Sim has created an incredible alternate Britain, which is slightly more technologically advanced than our own Victorian era: in Sim’s world, there are automobiles, motorcycles and airships. At the end of the novel, Sim has written a small explanation of the changes she has made for her world, including rights for women and acknowledgement of LGBT people. It’s so refreshing to read a fantasy novel where women and LGBT people are appreciated, and made the stars of the novel.

I really enjoyed Danny as the protagonist and narrator. He was quite adorable, but strong too. The fact that he suffers from anxiety and PTSD is so important, because it forms a big part of his character and personality. He’s very loyal and courageous, and I love that he doesn’t go through a breakdown over his sexuality – he’s gay, that’s it, no dramas, this is normal. What I mean by this is that it feels as though every second YA LGBT novel focuses on the importance of ‘coming out’, and while those types of stories are incredibly significant, the constant use of this issue feels as though this is the only narrative LGBT people can have. I’m not saying that stories like that aren’t important – they totally are – but having characters that are confident in their sexuality is just as important, especially in YA books.

The same with issues surrounding women: it gets so dry to constantly read about women been subjugated by men and reading vile sexist language (looking at you SJM with your constant reaffirmation of males and females – please stop). In the novel, Danny’s best friend Cassie is a car mechanic, and an inventor who created the life-saving seatbelts! Her relationship with Danny is very loving and encouraging, as they both care and protect one another. One of the other female characters in Timekeeper who breaks expectations for women is Daphne, Danny’s work rival. Danny has a lot of respect for her, despite being his biggest rival – she is also half Indian and very proud of her heritage. While the novel is set in an alternate timeline, Sim has still included the horrors Britain subjected on India, as its important to remember the bad along with the good when it comes to history.

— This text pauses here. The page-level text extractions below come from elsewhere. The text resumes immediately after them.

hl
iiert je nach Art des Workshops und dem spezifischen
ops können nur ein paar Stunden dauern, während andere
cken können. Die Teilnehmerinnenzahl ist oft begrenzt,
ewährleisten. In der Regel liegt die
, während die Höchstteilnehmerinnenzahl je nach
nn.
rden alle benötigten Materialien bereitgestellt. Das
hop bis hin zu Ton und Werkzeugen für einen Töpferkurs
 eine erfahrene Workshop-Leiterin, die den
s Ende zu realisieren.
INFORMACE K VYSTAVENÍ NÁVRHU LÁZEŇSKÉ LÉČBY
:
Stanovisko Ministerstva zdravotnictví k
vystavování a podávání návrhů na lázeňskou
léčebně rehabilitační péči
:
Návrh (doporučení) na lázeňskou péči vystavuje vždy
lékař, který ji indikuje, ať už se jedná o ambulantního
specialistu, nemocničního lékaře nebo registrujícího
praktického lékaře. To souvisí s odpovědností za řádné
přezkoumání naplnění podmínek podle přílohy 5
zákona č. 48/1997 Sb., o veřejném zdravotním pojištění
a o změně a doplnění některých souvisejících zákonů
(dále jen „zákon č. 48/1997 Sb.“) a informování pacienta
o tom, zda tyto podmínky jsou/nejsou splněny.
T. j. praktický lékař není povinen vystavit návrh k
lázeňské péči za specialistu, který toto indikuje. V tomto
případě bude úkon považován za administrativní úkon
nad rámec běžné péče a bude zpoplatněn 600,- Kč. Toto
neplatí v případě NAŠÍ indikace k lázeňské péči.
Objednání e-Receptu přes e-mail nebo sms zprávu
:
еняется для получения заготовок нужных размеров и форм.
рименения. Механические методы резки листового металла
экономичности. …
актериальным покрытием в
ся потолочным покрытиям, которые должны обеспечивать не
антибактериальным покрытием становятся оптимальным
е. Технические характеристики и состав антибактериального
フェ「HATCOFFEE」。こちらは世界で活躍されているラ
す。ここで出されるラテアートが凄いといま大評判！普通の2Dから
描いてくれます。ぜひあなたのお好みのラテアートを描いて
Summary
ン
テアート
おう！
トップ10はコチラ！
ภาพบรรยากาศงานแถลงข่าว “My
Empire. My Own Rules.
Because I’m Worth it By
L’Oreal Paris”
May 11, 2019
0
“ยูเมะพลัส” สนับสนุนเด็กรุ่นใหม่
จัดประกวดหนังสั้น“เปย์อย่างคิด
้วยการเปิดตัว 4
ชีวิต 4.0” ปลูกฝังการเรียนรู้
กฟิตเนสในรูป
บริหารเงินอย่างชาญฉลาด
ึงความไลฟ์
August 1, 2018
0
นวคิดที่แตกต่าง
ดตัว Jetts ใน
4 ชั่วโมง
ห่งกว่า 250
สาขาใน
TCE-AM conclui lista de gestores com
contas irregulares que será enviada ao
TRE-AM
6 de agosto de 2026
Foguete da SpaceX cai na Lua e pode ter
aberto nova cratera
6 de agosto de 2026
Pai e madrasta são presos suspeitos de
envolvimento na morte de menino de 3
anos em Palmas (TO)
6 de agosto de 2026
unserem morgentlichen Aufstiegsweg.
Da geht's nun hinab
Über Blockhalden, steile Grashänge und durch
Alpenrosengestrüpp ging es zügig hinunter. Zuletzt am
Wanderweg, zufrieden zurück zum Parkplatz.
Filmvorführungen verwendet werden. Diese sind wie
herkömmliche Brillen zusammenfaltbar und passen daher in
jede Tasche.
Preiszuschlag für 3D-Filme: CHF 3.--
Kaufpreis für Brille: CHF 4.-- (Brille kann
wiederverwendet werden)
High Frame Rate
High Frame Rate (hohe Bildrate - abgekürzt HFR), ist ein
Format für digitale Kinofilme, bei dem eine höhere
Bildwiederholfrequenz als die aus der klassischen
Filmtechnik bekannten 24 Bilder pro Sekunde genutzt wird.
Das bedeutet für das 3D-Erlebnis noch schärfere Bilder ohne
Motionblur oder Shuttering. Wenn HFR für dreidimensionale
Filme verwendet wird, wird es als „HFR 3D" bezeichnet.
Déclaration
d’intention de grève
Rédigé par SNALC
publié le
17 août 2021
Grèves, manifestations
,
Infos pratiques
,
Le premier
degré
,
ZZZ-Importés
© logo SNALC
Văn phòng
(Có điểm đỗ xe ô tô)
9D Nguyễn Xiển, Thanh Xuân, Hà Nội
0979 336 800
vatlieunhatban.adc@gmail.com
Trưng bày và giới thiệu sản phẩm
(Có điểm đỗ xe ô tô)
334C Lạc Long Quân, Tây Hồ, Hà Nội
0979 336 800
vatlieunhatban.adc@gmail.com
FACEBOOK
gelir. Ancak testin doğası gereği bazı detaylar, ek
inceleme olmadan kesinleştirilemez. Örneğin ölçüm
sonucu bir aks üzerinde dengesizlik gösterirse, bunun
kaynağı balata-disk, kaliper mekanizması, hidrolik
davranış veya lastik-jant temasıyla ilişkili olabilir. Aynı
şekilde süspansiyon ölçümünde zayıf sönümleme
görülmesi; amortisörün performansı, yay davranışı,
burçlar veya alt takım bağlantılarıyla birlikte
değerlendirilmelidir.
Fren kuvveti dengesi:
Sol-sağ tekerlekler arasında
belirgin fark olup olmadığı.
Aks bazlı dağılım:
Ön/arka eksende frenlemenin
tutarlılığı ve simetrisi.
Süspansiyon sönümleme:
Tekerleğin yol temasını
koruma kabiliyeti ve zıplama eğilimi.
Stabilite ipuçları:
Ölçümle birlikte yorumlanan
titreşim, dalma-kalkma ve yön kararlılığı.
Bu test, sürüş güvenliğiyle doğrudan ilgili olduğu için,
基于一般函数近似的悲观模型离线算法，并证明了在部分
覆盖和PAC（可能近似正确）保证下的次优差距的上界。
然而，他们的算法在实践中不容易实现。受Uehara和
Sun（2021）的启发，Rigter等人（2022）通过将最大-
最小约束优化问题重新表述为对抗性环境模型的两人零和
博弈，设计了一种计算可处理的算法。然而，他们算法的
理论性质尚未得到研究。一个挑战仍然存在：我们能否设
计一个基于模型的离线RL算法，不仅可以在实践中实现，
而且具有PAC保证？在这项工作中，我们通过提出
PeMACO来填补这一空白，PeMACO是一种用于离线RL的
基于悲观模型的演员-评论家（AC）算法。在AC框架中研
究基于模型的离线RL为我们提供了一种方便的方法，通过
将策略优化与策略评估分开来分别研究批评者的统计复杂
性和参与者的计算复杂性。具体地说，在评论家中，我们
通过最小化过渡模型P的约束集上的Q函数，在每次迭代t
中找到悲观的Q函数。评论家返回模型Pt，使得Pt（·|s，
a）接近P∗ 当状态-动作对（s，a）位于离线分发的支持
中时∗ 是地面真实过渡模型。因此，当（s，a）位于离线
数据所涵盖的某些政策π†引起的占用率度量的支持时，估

Colon was an angel – an innocent time spirit angel. He is probably one of the sweetest characters I have come across in a very long time, and the reader can’t help but fall for him along with Danny. Colton has this incredible zest for life despite not being able to experience anything in his tower. He wants so much to live life to the fullest, but instead he spends his days watching over the people of Enfield and caring for them. The romance between Colton and Danny is intensely sweet and cute – that’s the best way to describe it. While forbidden, their love is not hot and heavy, nor is it too in your face: it’s tender, enchanting and oh so adorable. I love the way their romance developed because they’re two very lonely boys, who only desire a little love and gentleness in their lives, and this is how they bond. I pretty much had tears in my eyes for a lot of Colton and Danny’s scenes.

The plot was a little predictable, but it didn’t affect my enjoyment of the novel at all. The book is fast-paced and incredibly well written. Sim’s prose is both electric and fluid. She perfectly gets into and remains in Danny’s 17-year-old head, and I am so thankful for the way she portrays and explains his PTSD.

I highly recommend Timekeeper, especially if you’re looking for a fun, easy-to-read, romantic YA. The romance was the winner of this book for me, but the plot was engaging and the bigger mystery was intriguing, keeping me up and reading until the very early hours of the morning.